# Bock section drill bits?



## PAturner (Jul 13, 2016)

Hi, currently I'm cleaning out my shop so I've been limited to watching videos as far as my pen making goes. I decided on bock nibs and feeds for my kitless pens, and until tonight I was making my sections using like 5 different size drills. This was on another members suggestion. I don't remember off hand who it was, but if you search "bock 5mm drills" or something similar you will find it. 
Tonight I came across this video:
http://youtu.be/j9AfZK9Hy8E
Now, I've watched some of Steve's other videos but always skipped this one since I thought I had sections down. I notice watching this particular video though that he uses only 3 drills (well, one is a reamer I guess) to make the section. He uses a "k" bit instead of the 4 drills I have been using to fit the bock feed housing. 
Have I been making unnecessary work for myself, or did he edit out a part of the video where he used other drills? 
I apologize for the long post, it seems all of mine are that way.
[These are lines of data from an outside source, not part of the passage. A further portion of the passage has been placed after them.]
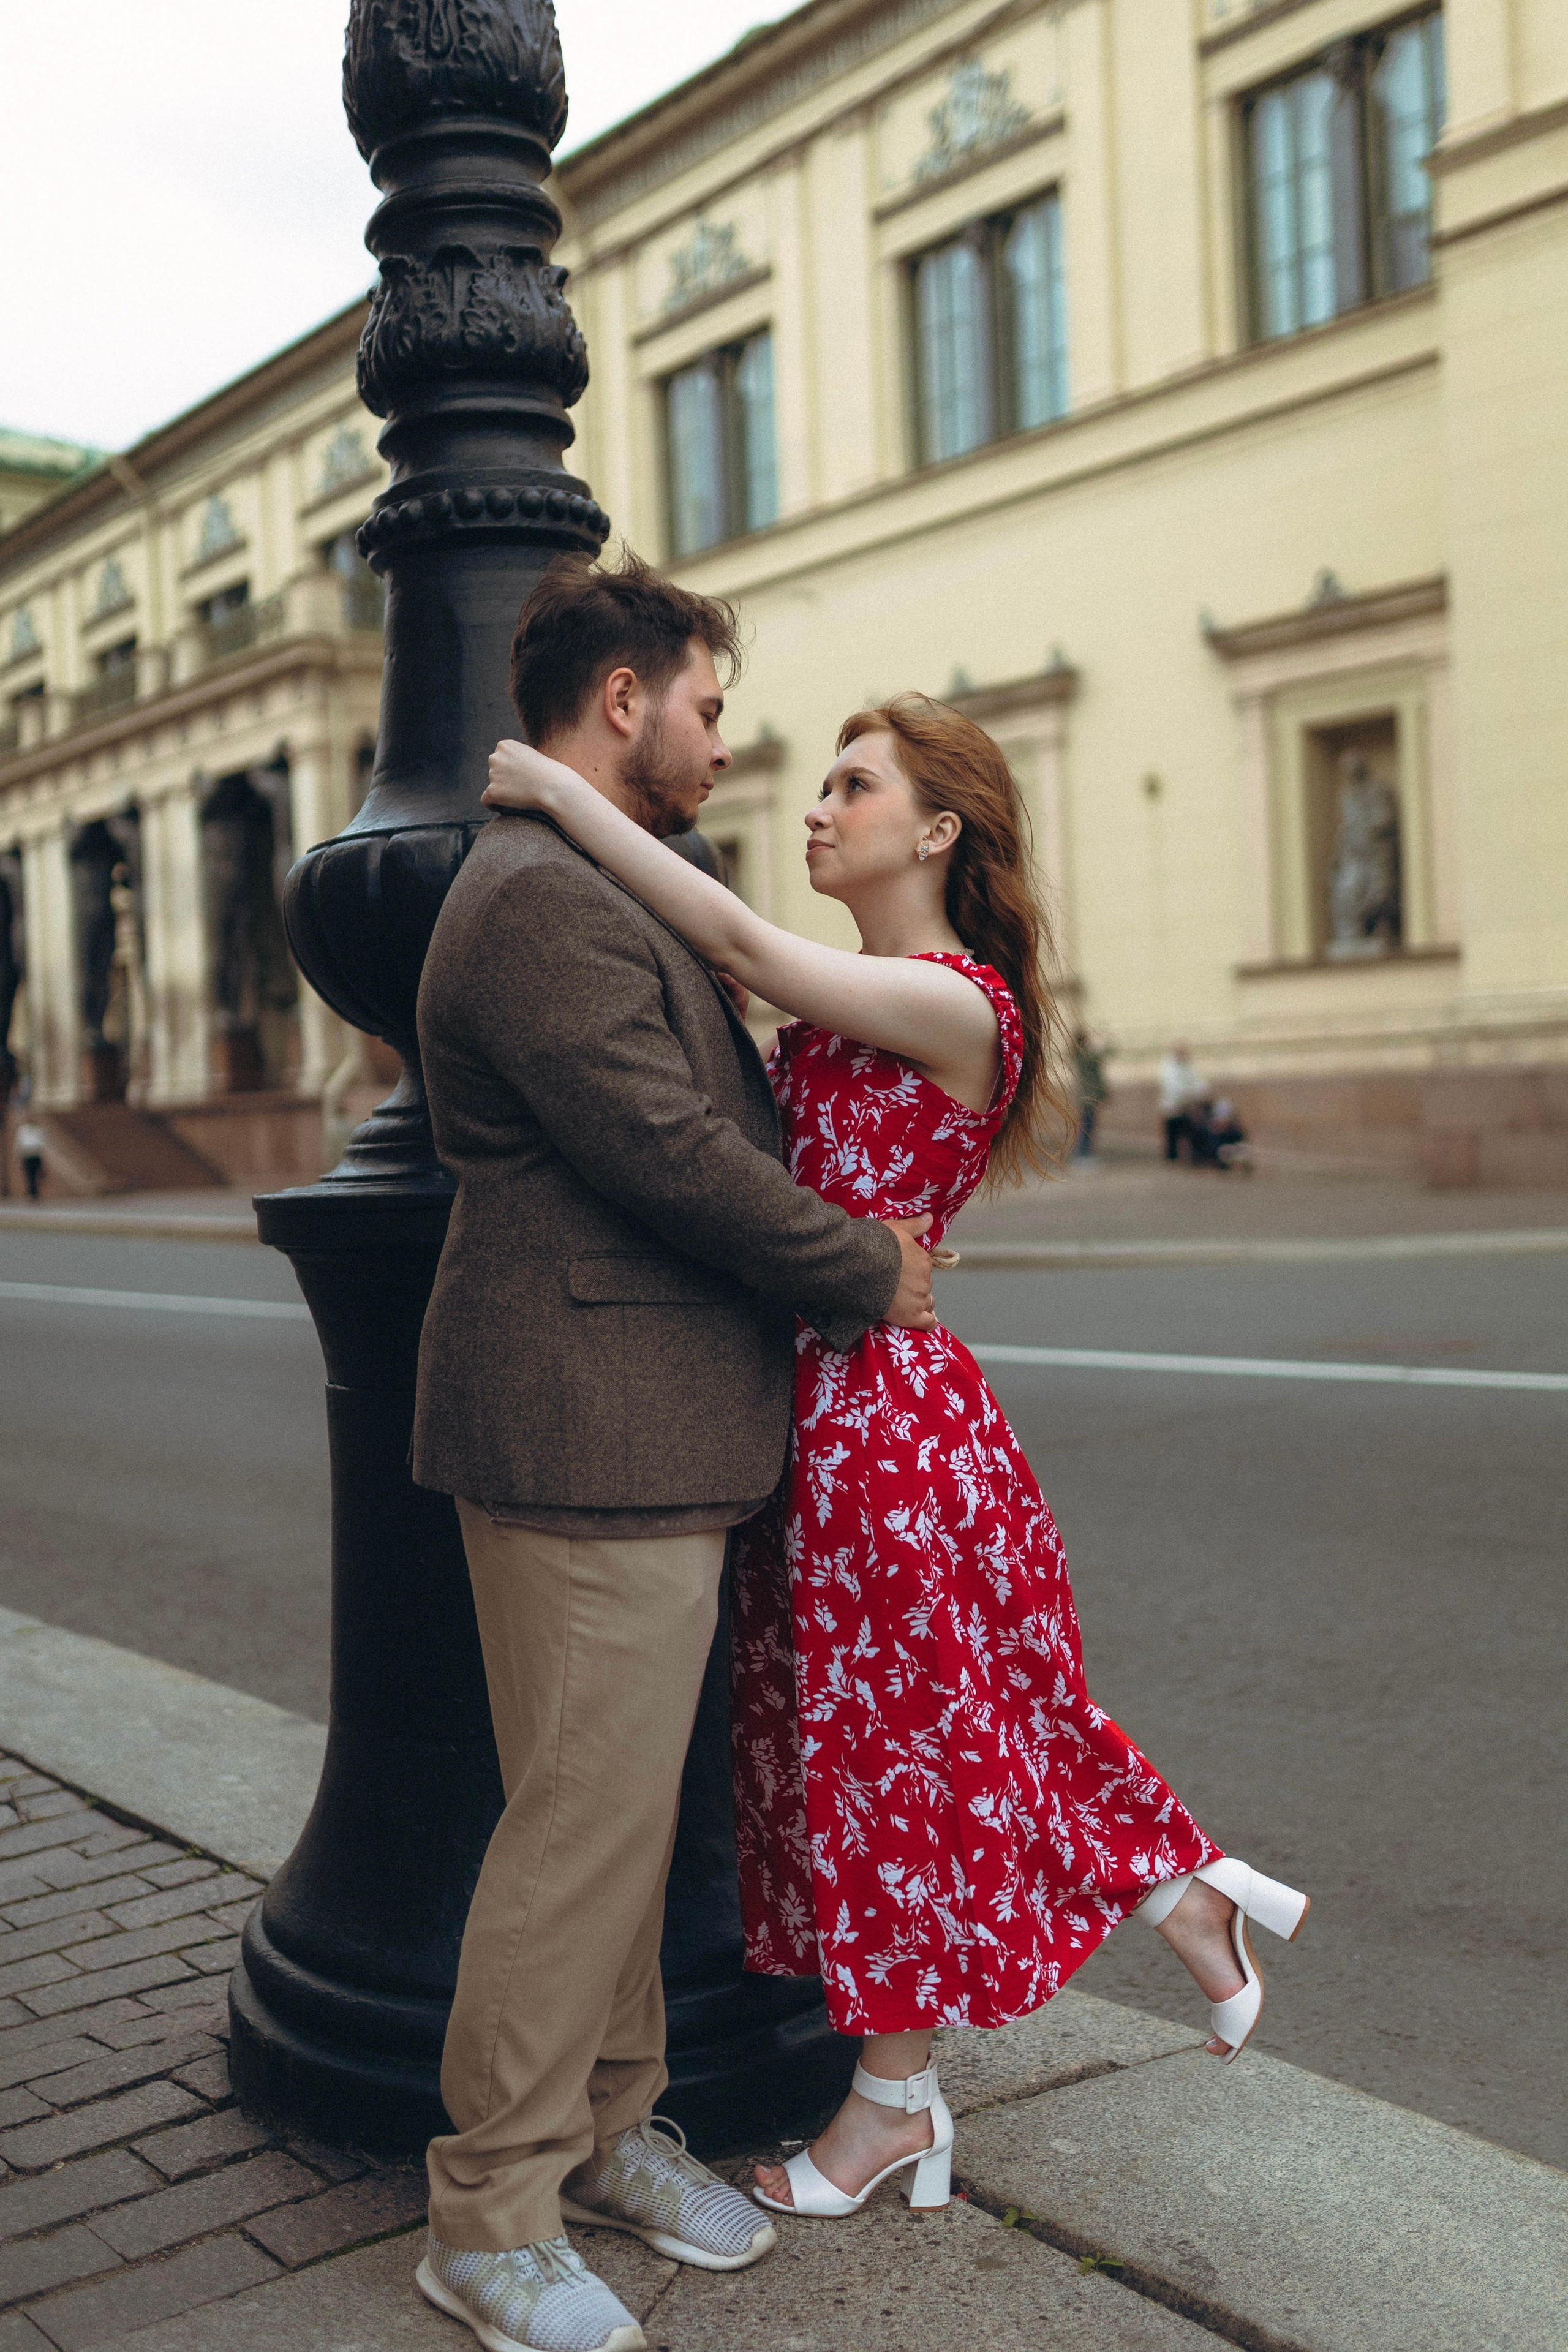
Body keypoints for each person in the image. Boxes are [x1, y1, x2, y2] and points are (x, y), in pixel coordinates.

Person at [484, 687, 1310, 2233]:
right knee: (951, 1735)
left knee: (896, 1769)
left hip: (883, 1423)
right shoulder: (867, 995)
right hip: (830, 1411)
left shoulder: (956, 999)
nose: (815, 805)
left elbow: (731, 946)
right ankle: (1180, 1892)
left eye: (851, 785)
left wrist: (556, 790)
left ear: (935, 828)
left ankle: (888, 2105)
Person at [410, 554, 942, 2352]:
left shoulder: (597, 872)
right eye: (708, 705)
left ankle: (607, 2125)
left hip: (637, 1429)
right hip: (581, 1429)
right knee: (576, 1832)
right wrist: (870, 1263)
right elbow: (668, 1155)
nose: (727, 742)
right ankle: (486, 2207)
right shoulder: (541, 895)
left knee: (623, 1824)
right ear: (619, 698)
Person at [1158, 1042, 1203, 1161]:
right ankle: (1172, 1156)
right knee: (1172, 1133)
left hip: (1187, 1105)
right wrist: (1187, 1096)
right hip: (1173, 1105)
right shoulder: (1169, 1067)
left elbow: (1198, 1082)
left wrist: (1195, 1096)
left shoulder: (1188, 1066)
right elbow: (1171, 1087)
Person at [1072, 1027, 1107, 1157]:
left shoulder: (1080, 1055)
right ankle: (1083, 1152)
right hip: (1088, 1096)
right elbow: (1097, 1057)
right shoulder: (1083, 1056)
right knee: (1087, 1125)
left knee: (1088, 1124)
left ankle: (1084, 1151)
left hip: (1088, 1096)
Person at [14, 1118, 45, 1201]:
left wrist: (17, 1155)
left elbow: (19, 1143)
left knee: (33, 1174)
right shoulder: (25, 1130)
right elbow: (19, 1142)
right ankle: (33, 1192)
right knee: (31, 1174)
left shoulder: (33, 1129)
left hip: (32, 1154)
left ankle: (33, 1192)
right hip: (30, 1154)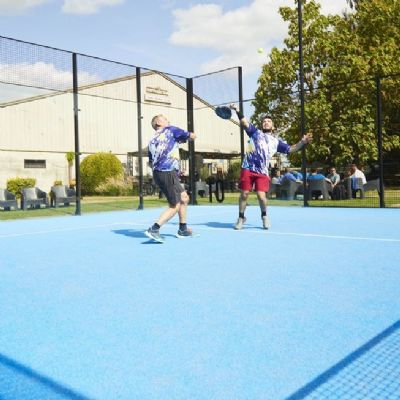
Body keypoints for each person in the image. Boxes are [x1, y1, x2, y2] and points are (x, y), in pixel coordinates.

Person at [229, 103, 313, 230]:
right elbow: (245, 123)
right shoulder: (255, 132)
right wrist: (237, 110)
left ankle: (264, 216)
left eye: (268, 121)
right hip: (248, 167)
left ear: (273, 126)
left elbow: (291, 149)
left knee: (261, 197)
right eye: (264, 121)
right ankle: (241, 218)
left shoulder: (276, 142)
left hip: (262, 171)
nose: (266, 123)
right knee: (244, 194)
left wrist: (302, 142)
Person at [145, 114, 196, 243]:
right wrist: (192, 135)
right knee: (175, 205)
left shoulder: (152, 139)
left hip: (161, 173)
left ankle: (183, 229)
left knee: (184, 198)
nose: (168, 120)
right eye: (164, 118)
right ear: (158, 122)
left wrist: (175, 168)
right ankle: (154, 229)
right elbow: (191, 136)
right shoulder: (170, 130)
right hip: (166, 172)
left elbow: (151, 161)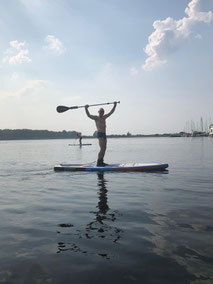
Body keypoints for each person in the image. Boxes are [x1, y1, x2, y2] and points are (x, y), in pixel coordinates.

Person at [85, 102, 117, 166]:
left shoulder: (104, 117)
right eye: (100, 112)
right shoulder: (96, 118)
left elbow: (111, 112)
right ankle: (99, 162)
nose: (102, 113)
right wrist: (86, 109)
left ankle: (101, 161)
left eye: (102, 112)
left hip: (104, 134)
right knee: (102, 148)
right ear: (98, 112)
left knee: (104, 148)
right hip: (100, 134)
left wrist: (115, 105)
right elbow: (88, 115)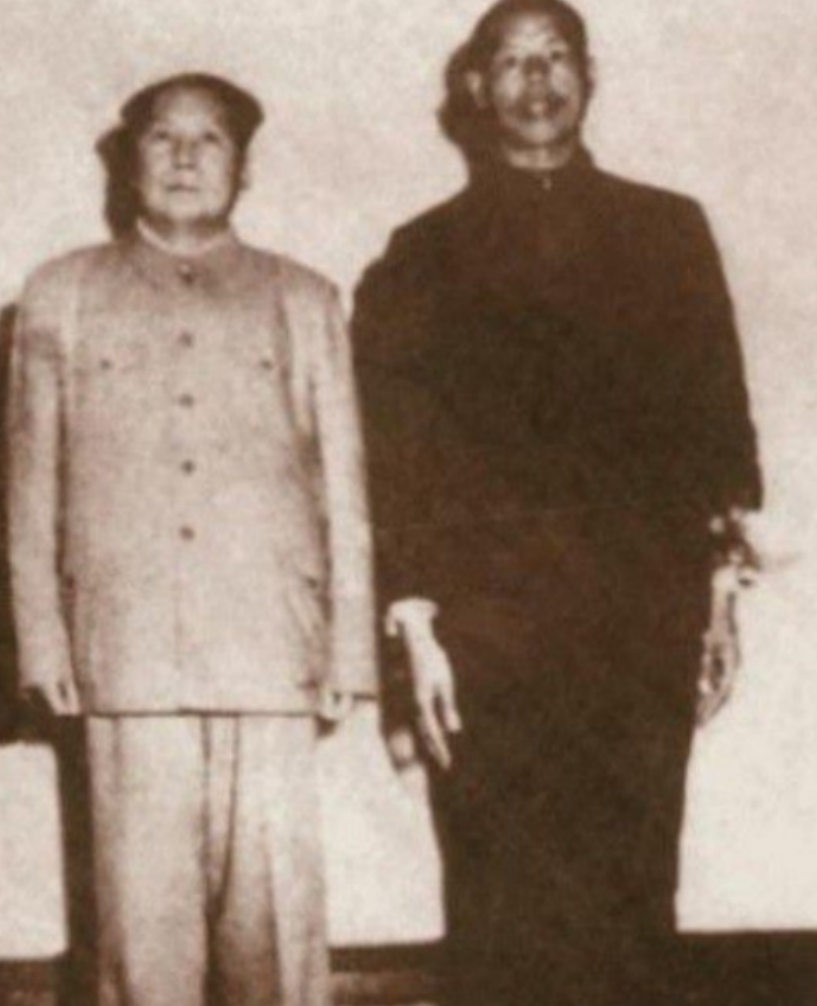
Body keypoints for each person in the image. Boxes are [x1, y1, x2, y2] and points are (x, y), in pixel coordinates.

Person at [352, 3, 762, 1005]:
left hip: (642, 613)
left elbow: (713, 419)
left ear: (588, 74)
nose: (537, 81)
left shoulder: (667, 231)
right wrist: (414, 624)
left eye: (555, 57)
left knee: (634, 883)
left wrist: (718, 596)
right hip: (488, 627)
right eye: (512, 62)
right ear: (475, 87)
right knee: (499, 895)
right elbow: (393, 452)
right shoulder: (421, 253)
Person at [7, 72, 376, 1006]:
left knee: (276, 934)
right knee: (141, 940)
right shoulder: (59, 295)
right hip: (126, 657)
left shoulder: (303, 299)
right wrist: (43, 641)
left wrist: (349, 646)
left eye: (208, 139)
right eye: (162, 137)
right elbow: (28, 486)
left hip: (271, 653)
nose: (183, 157)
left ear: (243, 167)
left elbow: (344, 487)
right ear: (128, 160)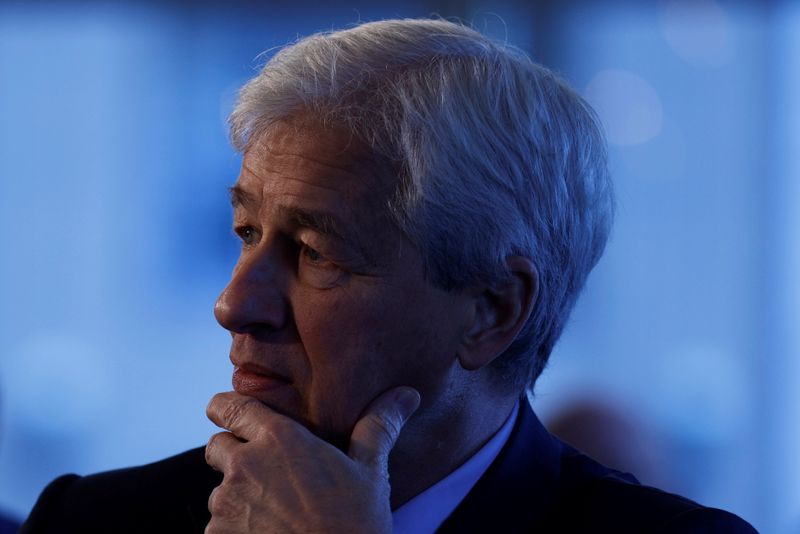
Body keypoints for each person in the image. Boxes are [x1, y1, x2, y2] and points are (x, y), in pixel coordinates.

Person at [22, 18, 756, 533]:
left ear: (493, 311)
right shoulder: (94, 519)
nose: (234, 304)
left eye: (316, 253)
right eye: (246, 232)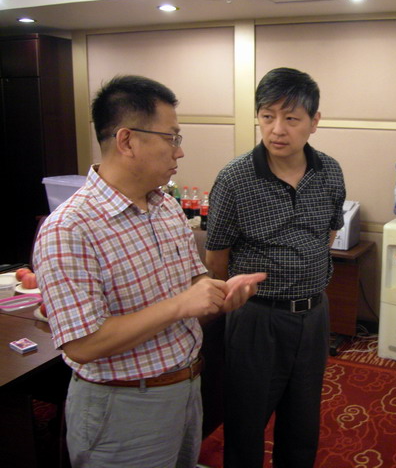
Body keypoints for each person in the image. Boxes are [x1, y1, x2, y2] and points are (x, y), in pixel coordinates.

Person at [32, 75, 266, 468]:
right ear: (127, 141)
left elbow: (193, 284)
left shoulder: (165, 206)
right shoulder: (69, 228)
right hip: (122, 406)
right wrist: (181, 305)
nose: (180, 151)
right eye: (171, 137)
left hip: (187, 387)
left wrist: (219, 294)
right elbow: (82, 345)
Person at [205, 67, 346, 468]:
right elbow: (216, 257)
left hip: (314, 314)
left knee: (303, 420)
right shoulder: (235, 178)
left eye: (291, 118)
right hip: (257, 317)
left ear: (314, 122)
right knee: (245, 421)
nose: (277, 129)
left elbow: (328, 233)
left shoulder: (330, 171)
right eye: (267, 116)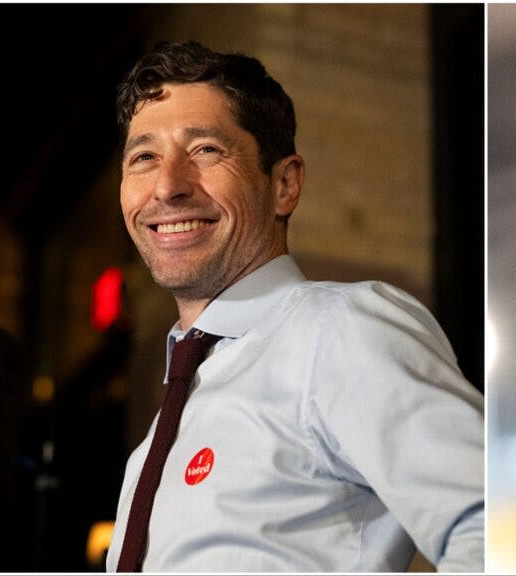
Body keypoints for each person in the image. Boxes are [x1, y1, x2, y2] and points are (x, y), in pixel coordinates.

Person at [105, 41, 484, 572]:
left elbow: (490, 524)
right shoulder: (152, 448)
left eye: (206, 151)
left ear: (284, 185)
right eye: (144, 157)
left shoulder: (340, 328)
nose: (167, 186)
I just can't seem to get everything out in a concise manner. 
Thanks for any info!


----------



## furini (Jul 13, 2016)

This might be helpful, if you're using #5 nibs...

http://www.beaufortink.co.uk/Size 5 housing and notes.pdf


----------



## More4dan (Jul 13, 2016)

This is what I use:
http://www.penturners.org/forum/f56/bock-5mm-nib-unit-dimensions-inches-drill-sizes-139753/

5 Different Drills also.  I guess you could make it with 3 by drilling the largest diameter all the way to where the treads start but it would leave most of the feed housing unsupported and the front rim outside the feed.


----------